▶ _Exercise description_
Take the records below from their first line to the line with "1的最佳版本是3ds版，要素", and restate those lines word for word.

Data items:
● ● ● ● ● ● ●

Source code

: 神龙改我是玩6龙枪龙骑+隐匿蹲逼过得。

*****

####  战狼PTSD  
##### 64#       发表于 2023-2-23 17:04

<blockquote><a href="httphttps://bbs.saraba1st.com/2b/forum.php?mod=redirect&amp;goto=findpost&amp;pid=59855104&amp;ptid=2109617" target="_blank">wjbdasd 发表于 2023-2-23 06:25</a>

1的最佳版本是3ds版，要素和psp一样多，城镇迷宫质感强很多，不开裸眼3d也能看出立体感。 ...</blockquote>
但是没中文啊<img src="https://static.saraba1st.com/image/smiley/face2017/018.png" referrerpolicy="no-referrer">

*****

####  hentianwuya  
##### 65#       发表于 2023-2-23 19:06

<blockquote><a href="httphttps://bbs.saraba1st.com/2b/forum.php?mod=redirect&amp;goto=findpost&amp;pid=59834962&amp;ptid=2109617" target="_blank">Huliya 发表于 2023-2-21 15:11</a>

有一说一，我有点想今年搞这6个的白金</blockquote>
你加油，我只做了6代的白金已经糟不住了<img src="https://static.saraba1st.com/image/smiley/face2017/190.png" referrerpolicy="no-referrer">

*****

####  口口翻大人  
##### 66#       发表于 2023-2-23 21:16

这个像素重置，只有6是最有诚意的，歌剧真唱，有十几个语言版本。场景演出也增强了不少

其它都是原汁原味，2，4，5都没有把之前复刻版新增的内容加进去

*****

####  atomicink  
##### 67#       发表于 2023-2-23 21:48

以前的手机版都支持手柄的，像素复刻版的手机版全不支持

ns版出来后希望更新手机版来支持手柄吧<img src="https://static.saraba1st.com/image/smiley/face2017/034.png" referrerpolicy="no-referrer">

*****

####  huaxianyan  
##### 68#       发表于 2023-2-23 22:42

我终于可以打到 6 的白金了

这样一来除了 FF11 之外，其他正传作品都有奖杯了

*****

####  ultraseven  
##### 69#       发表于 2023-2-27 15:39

● ● ● ● ● ● ●

▶ _Problem solution_
Source code

: 神龙改我是玩6龙枪龙骑+隐匿蹲逼过得。

*****

####  战狼PTSD  
##### 64#       发表于 2023-2-23 17:04

<blockquote><a href="httphttps://bbs.saraba1st.com/2b/forum.php?mod=redirect&amp;goto=findpost&amp;pid=59855104&amp;ptid=2109617" target="_blank">wjbdasd 发表于 2023-2-23 06:25</a>

1的最佳版本是3ds版，要素和psp一样多，城镇迷宫质感强很多，不开裸眼3d也能看出立体感。 ...</blockquote>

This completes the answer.